The Defense Department's Mark Center, above, which opened in September in Alexandria, Va., has LEED Gold certification. (Marc Barnes / Army Corps of Engineers)
The Defense Department is barred from using any money to certify its buildings LEED Gold or Platinum, under a law President Obama signed Dec. 31.
Those ratings are the two highest from the U.S. Green Building Council's Leadership in Energy and Environmental Design Program — which the Defense Department and other agencies use to measure energy efficiency and compliance with environmental mandates.
The National Defense Authorization Act also requires DoD to submit a report to Congress analyzing the cost-effectiveness of LEED certifications and the standards set by the American Society of Heating, Refrigerating and Air-Conditioning Engineers.
The law allows the Defense secretary to proceed with LEED certification if a project is cost effective and DoD proves it can make back the project cost in energy savings.
The federal government has 641 LEED-certified buildings and 3,954 in the certification process, according to the Green Building Council. Government buildings make up 27 percent of all LEED projects.

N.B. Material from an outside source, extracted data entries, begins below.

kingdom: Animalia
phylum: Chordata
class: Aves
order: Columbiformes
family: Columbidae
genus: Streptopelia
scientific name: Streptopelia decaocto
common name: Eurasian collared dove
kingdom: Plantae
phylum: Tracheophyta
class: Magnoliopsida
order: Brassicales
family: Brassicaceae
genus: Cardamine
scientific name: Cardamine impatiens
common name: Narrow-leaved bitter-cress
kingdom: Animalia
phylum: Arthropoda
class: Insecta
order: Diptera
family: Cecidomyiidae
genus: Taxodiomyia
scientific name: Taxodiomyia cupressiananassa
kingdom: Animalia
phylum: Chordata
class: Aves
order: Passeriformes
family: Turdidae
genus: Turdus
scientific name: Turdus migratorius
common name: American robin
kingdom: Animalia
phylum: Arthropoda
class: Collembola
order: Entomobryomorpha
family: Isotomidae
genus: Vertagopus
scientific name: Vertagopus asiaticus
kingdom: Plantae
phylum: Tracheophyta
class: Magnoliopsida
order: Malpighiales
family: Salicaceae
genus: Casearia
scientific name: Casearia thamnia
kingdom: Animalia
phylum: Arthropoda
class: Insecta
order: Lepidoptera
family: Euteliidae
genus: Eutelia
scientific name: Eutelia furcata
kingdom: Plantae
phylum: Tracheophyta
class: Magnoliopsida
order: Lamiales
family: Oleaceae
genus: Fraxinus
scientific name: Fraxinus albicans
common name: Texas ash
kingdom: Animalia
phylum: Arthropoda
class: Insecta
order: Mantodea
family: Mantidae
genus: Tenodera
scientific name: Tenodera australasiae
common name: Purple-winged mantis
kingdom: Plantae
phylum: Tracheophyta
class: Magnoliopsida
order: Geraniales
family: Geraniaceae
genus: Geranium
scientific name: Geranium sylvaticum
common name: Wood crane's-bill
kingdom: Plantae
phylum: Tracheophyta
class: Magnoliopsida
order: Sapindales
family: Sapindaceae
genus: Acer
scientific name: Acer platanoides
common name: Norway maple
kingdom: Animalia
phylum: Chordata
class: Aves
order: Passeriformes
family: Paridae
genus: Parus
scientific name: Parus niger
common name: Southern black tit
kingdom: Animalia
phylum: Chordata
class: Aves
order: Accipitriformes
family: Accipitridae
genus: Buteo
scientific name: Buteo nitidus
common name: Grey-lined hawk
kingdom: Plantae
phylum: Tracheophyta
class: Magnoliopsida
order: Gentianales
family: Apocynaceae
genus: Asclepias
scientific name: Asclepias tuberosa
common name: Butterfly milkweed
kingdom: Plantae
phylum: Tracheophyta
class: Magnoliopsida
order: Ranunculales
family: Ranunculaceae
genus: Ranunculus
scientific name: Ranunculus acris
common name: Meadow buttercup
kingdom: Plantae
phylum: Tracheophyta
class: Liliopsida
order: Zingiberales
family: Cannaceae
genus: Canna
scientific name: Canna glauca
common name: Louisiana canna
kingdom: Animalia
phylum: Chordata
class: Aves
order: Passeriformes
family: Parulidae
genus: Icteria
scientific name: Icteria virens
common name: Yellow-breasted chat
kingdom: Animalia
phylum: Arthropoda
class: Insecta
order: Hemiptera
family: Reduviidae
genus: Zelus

Federal agencies are working to meet a 2009 executive order to make 15 percent of their buildings "green" by the end of fiscal 2015. To be considered green, a newly constructed building must use 30 percent less energy than a typical building of the same size. Renovated buildings must use 20 percent less energy. Also, they must meet specific standards for water efficiency, recycling, indoor air quality and low-emission paints and sealants, among other things.